EXERCISE REQUIREMENTS: Transcribe the lines of the records verbatim, starting at the line that contains "pose: elev=82.5 azim=136.6" and ending at the end of the records. Leave the pictures out of your answer.

»»

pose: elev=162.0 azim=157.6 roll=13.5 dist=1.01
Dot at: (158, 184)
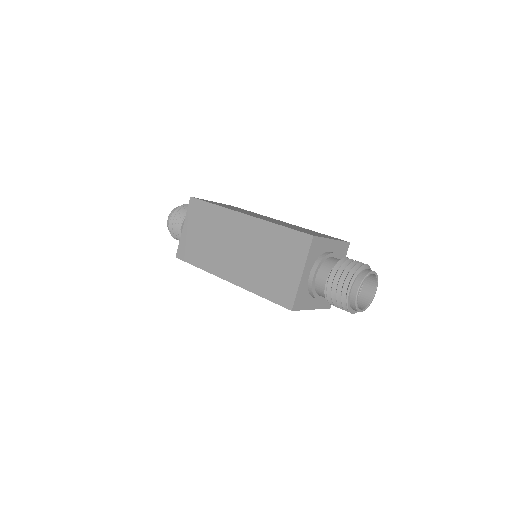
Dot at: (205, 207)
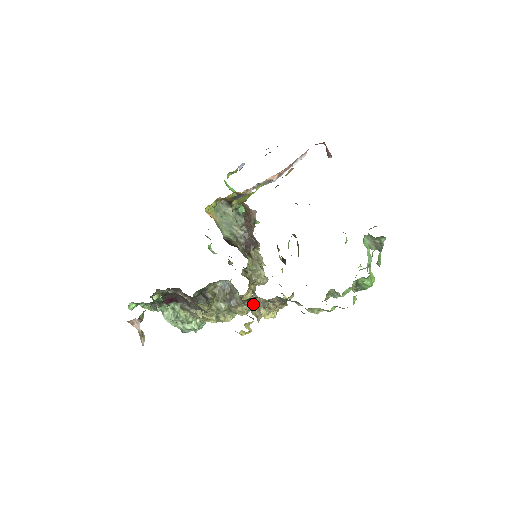
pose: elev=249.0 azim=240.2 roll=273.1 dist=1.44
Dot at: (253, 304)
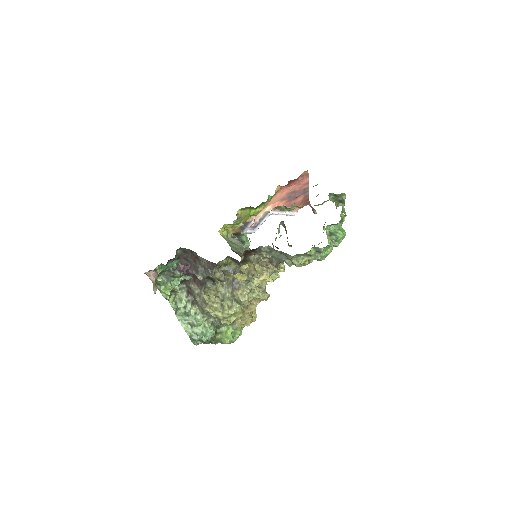
Dot at: (250, 266)
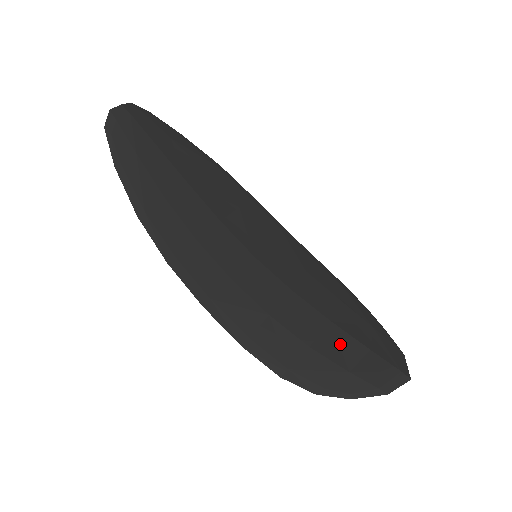
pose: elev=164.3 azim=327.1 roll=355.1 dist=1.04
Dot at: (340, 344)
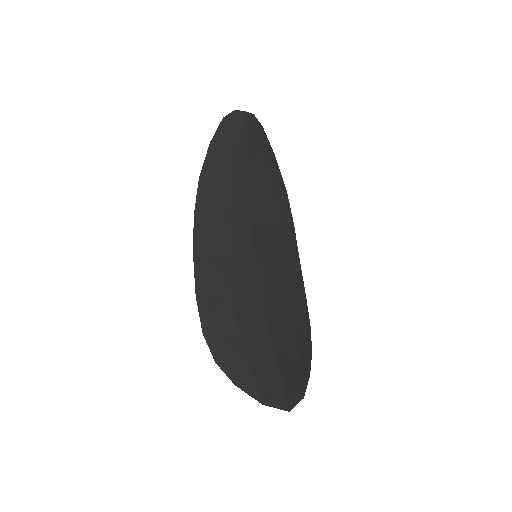
Dot at: (261, 349)
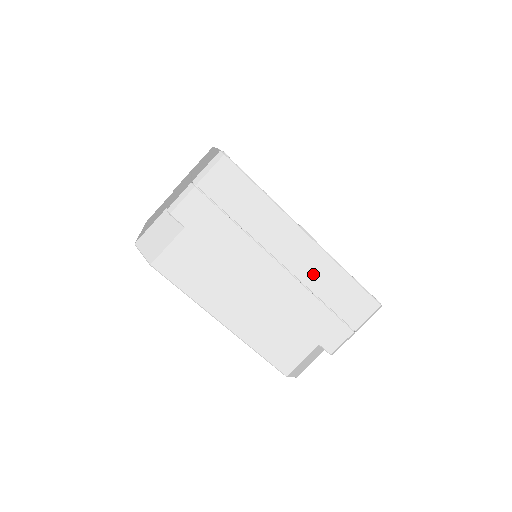
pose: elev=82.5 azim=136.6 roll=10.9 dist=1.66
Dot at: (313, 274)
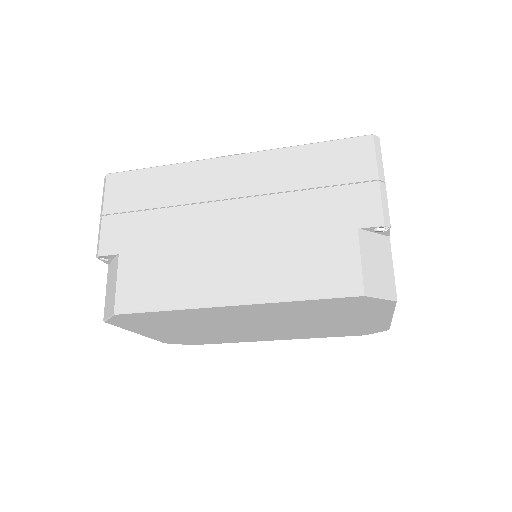
Dot at: (271, 177)
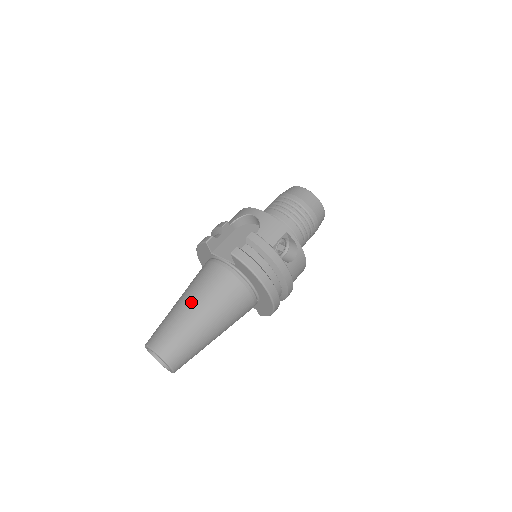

««

RESULT OF THE TASK:
pose: elev=82.5 azim=136.6 roll=10.9 dist=1.66
Dot at: (313, 274)
Dot at: (271, 177)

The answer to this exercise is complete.